Extract each line of the records below that contains the word "tallest".

Top of SOURCE DATA

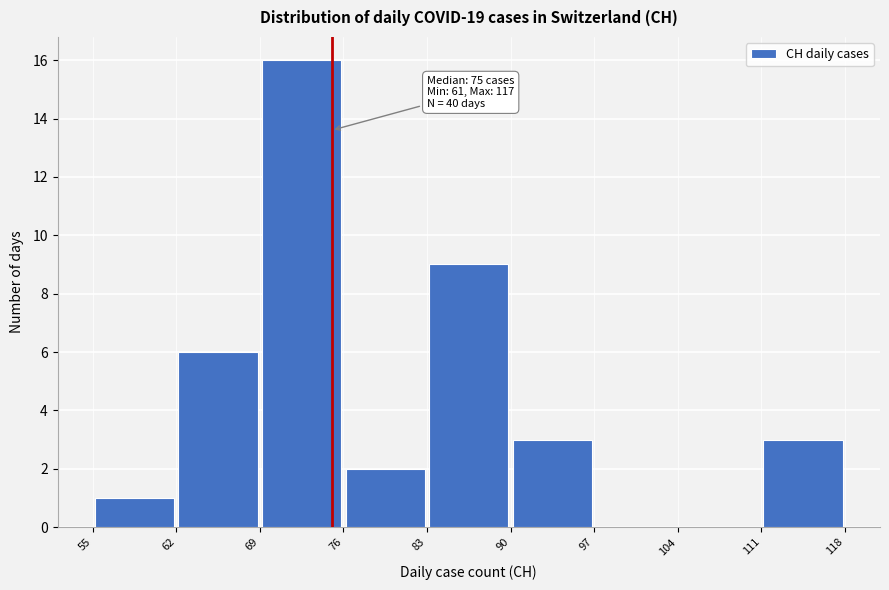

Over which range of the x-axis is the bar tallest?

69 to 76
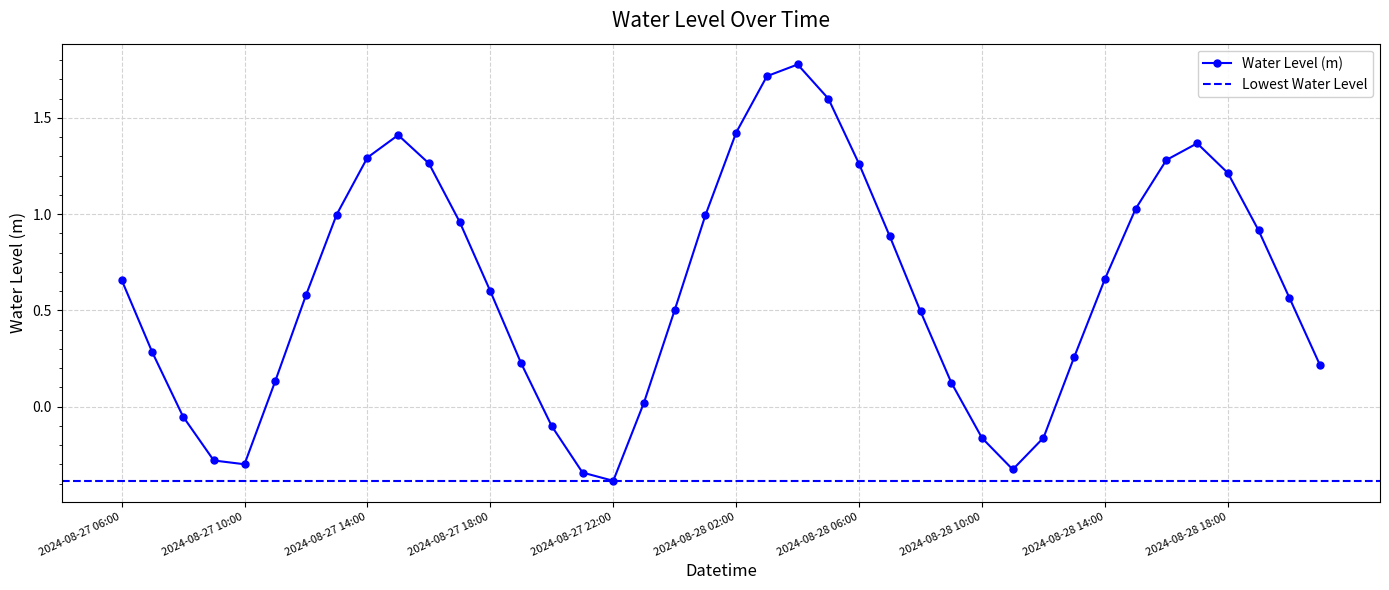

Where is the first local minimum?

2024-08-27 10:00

Bottom of SOURCE DATA
Top of SOURCE DATA

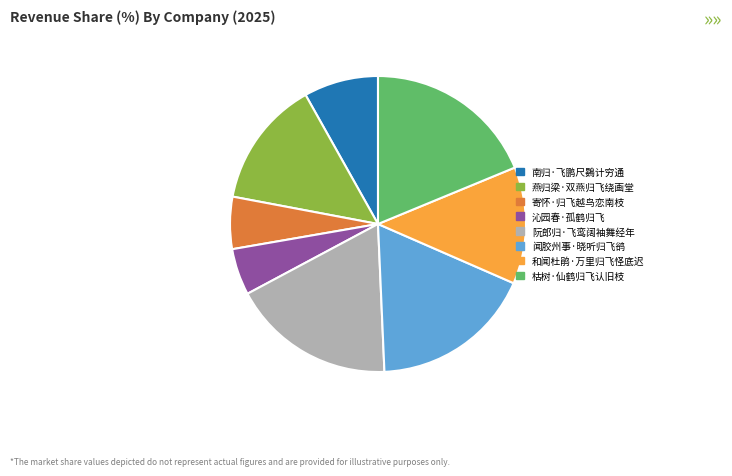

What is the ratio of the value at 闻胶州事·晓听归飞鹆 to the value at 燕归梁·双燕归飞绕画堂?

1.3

Bottom of SOURCE DATA

__OUTPUT__.
Over which range of the x-axis is the bar tallest?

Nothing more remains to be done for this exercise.